Une autre fille de Jean de Pouilly et Eléonore de Roly naîtra un peu plus tard, sans doute à Mercy-le-bas dont Jean de Pouilly était devenu seigneur foncier par héritage de la famille de Saintignon. Malheureusement les registres de Mercy-le-Bas ne commencent qu’en 1765.

Toutefois, nous retrouvons le nom de cette fille, Marie Christine de Pouilly,  dans plusieurs actes, dont celui de sa convention de mariage en date du 7 février 1687, avec Ferry Joseph de Roly, âgé de 30 ans, fils de Jean, baron de Roly, seigneur de Sart-en-Fagne et Ville-en-Fagne (Belgique) et autres lieux et  de madame Marie de Fournet. Dans cette convention son frère, Isay de Pouilly est également nommé, tout comme ses parents : Jean de Pouilly, écuyer, dit seigneur de Baranzy et de Volkrange et Eléonore de Roly, veuve en première noce de Pierre de Chaumont.

* _Travail demandé_:
A. Transcrivez fidèlement le passage de l'extrait sur la famille de Pouilly situé entre « Une autre fille » et « commencent qu’en 1765. », ces deux segments compris.
B. D'après l'extrait sur la famille de Pouilly, pour quelle raison la naissance de Marie Christine de Pouilly est-elle située, sans doute, à Mercy-le-Bas ?

* _Données fournies_:
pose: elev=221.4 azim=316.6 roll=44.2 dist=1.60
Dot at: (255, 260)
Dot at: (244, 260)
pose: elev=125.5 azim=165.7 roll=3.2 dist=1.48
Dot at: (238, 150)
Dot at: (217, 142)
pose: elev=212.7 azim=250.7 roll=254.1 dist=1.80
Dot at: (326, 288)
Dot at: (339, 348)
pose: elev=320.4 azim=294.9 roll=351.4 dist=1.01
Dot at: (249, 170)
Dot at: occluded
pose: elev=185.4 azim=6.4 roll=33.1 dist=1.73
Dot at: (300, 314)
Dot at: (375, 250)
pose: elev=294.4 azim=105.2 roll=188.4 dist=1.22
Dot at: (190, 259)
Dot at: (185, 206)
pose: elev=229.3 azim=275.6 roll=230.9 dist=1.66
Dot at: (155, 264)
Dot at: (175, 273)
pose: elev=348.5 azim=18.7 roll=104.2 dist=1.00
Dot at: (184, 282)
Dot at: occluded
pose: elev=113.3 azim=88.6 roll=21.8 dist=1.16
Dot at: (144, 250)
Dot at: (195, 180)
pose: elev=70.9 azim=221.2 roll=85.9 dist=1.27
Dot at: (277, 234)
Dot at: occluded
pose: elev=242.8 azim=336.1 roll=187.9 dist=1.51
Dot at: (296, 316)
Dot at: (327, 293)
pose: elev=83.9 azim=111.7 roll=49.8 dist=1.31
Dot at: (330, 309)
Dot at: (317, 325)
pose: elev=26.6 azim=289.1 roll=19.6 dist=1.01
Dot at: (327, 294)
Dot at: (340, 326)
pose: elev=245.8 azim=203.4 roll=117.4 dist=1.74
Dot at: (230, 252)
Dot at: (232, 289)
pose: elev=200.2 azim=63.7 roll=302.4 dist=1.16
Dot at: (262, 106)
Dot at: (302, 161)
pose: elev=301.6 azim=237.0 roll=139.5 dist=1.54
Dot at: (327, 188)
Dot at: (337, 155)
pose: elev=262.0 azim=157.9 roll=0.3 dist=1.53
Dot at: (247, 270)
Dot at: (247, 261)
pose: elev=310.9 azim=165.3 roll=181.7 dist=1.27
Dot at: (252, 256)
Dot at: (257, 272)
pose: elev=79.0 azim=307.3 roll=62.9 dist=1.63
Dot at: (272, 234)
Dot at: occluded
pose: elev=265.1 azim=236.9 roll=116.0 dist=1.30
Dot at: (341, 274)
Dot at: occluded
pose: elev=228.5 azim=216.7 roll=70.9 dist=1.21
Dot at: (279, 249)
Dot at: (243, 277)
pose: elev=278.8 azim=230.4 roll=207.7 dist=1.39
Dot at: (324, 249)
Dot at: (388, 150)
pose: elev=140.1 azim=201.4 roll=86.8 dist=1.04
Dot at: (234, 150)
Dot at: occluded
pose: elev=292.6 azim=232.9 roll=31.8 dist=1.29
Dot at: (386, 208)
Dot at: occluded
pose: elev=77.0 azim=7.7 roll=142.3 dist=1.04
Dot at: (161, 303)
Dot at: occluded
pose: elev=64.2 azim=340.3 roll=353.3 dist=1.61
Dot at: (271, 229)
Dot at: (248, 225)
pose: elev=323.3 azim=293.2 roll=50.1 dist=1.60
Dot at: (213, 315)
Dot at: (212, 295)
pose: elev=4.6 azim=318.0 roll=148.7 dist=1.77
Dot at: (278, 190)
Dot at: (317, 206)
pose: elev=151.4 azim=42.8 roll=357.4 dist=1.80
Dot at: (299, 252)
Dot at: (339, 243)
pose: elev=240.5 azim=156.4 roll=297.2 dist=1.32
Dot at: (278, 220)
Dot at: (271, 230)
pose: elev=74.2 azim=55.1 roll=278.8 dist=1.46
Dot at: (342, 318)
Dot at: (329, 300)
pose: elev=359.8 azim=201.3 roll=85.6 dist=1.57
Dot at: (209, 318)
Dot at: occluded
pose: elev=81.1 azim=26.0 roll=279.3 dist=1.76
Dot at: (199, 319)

* _Réponses_:
A.
Une autre fille de Jean de Pouilly et Eléonore de Roly naîtra un peu plus tard, sans doute à Mercy-le-bas dont Jean de Pouilly était devenu seigneur foncier par héritage de la famille de Saintignon. Malheureusement les registres de Mercy-le-Bas ne commencent qu’en 1765.

B. Jean de Pouilly, son père, était devenu seigneur foncier de Mercy-le-Bas par héritage de la famille de Saintignon.